[Start of Attachment]

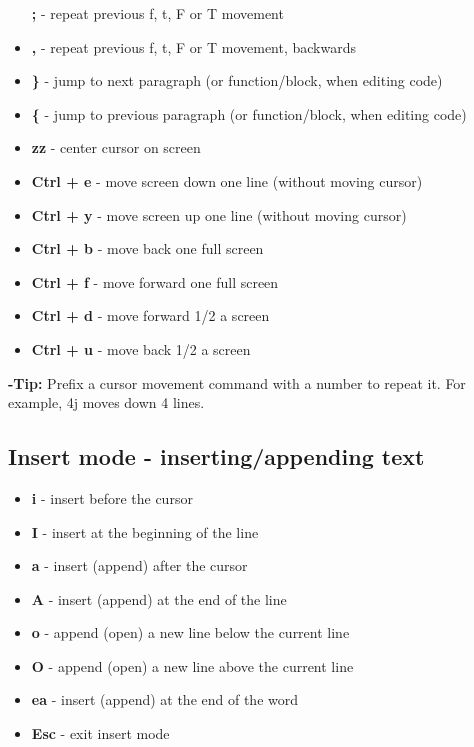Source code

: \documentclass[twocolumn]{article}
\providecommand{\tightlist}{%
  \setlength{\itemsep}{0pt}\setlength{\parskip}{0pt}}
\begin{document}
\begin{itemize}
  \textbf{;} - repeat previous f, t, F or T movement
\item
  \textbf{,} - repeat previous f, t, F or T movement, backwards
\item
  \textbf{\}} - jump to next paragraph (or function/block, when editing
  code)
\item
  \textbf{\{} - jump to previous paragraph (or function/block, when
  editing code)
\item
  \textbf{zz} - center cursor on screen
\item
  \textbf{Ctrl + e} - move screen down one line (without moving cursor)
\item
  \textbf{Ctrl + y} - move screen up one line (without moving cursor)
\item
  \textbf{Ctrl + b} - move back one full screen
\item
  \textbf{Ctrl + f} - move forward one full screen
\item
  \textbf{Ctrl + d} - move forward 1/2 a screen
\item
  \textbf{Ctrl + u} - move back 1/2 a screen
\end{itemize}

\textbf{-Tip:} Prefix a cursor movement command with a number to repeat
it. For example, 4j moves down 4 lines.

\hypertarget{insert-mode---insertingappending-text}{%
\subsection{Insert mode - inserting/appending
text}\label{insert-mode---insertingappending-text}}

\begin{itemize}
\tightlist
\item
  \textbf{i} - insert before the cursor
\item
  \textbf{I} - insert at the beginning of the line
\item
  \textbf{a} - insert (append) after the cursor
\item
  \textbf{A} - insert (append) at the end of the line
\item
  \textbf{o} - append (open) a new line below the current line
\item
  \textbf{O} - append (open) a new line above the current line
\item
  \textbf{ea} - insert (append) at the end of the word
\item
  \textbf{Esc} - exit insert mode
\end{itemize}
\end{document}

[End of Attachment]

Exercise requirements: Reproduce every entry exactly, but omit each picture.

Finished exercise:
Source code

: \documentclass[twocolumn]{article}
\providecommand{\tightlist}{%
  \setlength{\itemsep}{0pt}\setlength{\parskip}{0pt}}
\begin{document}
\begin{itemize}
  \textbf{;} - repeat previous f, t, F or T movement
\item
  \textbf{,} - repeat previous f, t, F or T movement, backwards
\item
  \textbf{\}} - jump to next paragraph (or function/block, when editing
  code)
\item
  \textbf{\{} - jump to previous paragraph (or function/block, when
  editing code)
\item
  \textbf{zz} - center cursor on screen
\item
  \textbf{Ctrl + e} - move screen down one line (without moving cursor)
\item
  \textbf{Ctrl + y} - move screen up one line (without moving cursor)
\item
  \textbf{Ctrl + b} - move back one full screen
\item
  \textbf{Ctrl + f} - move forward one full screen
\item
  \textbf{Ctrl + d} - move forward 1/2 a screen
\item
  \textbf{Ctrl + u} - move back 1/2 a screen
\end{itemize}

\textbf{-Tip:} Prefix a cursor movement command with a number to repeat
it. For example, 4j moves down 4 lines.

\hypertarget{insert-mode---insertingappending-text}{%
\subsection{Insert mode - inserting/appending
text}\label{insert-mode---insertingappending-text}}

\begin{itemize}
\tightlist
\item
  \textbf{i} - insert before the cursor
\item
  \textbf{I} - insert at the beginning of the line
\item
  \textbf{a} - insert (append) after the cursor
\item
  \textbf{A} - insert (append) at the end of the line
\item
  \textbf{o} - append (open) a new line below the current line
\item
  \textbf{O} - append (open) a new line above the current line
\item
  \textbf{ea} - insert (append) at the end of the word
\item
  \textbf{Esc} - exit insert mode
\end{itemize}
\end{document}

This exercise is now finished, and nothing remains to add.